Entries shown below:

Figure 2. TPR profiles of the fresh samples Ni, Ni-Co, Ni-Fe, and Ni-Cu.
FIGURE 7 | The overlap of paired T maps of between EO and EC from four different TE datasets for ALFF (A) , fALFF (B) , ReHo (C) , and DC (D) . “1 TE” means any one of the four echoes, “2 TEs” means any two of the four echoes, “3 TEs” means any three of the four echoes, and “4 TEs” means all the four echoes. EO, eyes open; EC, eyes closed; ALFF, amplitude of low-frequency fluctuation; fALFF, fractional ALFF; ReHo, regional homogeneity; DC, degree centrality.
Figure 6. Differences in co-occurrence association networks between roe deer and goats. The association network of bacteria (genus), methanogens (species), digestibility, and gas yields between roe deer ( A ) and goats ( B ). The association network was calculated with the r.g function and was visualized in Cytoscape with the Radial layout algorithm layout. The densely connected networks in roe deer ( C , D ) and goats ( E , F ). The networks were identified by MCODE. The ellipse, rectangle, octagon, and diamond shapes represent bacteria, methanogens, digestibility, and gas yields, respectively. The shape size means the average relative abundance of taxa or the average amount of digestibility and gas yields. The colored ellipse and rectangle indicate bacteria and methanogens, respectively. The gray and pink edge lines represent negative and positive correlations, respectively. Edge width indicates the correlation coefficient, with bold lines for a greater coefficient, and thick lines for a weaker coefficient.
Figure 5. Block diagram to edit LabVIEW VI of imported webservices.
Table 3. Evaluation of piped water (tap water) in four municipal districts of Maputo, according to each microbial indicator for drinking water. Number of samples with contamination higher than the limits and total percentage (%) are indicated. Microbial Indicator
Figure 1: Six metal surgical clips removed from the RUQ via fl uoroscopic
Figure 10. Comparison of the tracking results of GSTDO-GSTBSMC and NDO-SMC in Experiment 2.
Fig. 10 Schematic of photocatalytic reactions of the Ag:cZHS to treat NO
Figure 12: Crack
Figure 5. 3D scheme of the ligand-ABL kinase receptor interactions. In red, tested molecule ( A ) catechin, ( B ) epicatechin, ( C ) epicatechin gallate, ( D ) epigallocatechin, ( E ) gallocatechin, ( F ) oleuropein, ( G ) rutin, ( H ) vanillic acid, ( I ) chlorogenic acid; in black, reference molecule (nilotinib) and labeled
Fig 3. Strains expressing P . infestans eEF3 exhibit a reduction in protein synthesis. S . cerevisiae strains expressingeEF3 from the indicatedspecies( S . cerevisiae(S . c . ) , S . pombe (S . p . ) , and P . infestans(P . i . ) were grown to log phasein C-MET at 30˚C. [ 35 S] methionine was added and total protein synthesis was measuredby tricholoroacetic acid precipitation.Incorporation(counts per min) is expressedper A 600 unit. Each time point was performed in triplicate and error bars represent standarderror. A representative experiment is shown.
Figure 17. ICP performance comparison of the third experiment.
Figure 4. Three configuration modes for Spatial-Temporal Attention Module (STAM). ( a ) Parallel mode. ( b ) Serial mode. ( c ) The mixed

End of Entries shown.

§ **Problem requirements**: Exactly as they are written, print the entries again.

§ **Answer space**:
Figure 2. TPR profiles of the fresh samples Ni, Ni-Co, Ni-Fe, and Ni-Cu.
FIGURE 7 | The overlap of paired T maps of between EO and EC from four different TE datasets for ALFF (A) , fALFF (B) , ReHo (C) , and DC (D) . “1 TE” means any one of the four echoes, “2 TEs” means any two of the four echoes, “3 TEs” means any three of the four echoes, and “4 TEs” means all the four echoes. EO, eyes open; EC, eyes closed; ALFF, amplitude of low-frequency fluctuation; fALFF, fractional ALFF; ReHo, regional homogeneity; DC, degree centrality.
Figure 6. Differences in co-occurrence association networks between roe deer and goats. The association network of bacteria (genus), methanogens (species), digestibility, and gas yields between roe deer ( A ) and goats ( B ). The association network was calculated with the r.g function and was visualized in Cytoscape with the Radial layout algorithm layout. The densely connected networks in roe deer ( C , D ) and goats ( E , F ). The networks were identified by MCODE. The ellipse, rectangle, octagon, and diamond shapes represent bacteria, methanogens, digestibility, and gas yields, respectively. The shape size means the average relative abundance of taxa or the average amount of digestibility and gas yields. The colored ellipse and rectangle indicate bacteria and methanogens, respectively. The gray and pink edge lines represent negative and positive correlations, respectively. Edge width indicates the correlation coefficient, with bold lines for a greater coefficient, and thick lines for a weaker coefficient.
Figure 5. Block diagram to edit LabVIEW VI of imported webservices.
Table 3. Evaluation of piped water (tap water) in four municipal districts of Maputo, according to each microbial indicator for drinking water. Number of samples with contamination higher than the limits and total percentage (%) are indicated. Microbial Indicator
Figure 1: Six metal surgical clips removed from the RUQ via fl uoroscopic
Figure 10. Comparison of the tracking results of GSTDO-GSTBSMC and NDO-SMC in Experiment 2.
Fig. 10 Schematic of photocatalytic reactions of the Ag:cZHS to treat NO
Figure 12: Crack
Figure 5. 3D scheme of the ligand-ABL kinase receptor interactions. In red, tested molecule ( A ) catechin, ( B ) epicatechin, ( C ) epicatechin gallate, ( D ) epigallocatechin, ( E ) gallocatechin, ( F ) oleuropein, ( G ) rutin, ( H ) vanillic acid, ( I ) chlorogenic acid; in black, reference molecule (nilotinib) and labeled
Fig 3. Strains expressing P . infestans eEF3 exhibit a reduction in protein synthesis. S . cerevisiae strains expressingeEF3 from the indicatedspecies( S . cerevisiae(S . c . ) , S . pombe (S . p . ) , and P . infestans(P . i . ) were grown to log phasein C-MET at 30˚C. [ 35 S] methionine was added and total protein synthesis was measuredby tricholoroacetic acid precipitation.Incorporation(counts per min) is expressedper A 600 unit. Each time point was performed in triplicate and error bars represent standarderror. A representative experiment is shown.
Figure 17. ICP performance comparison of the third experiment.
Figure 4. Three configuration modes for Spatial-Temporal Attention Module (STAM). ( a ) Parallel mode. ( b ) Serial mode. ( c ) The mixed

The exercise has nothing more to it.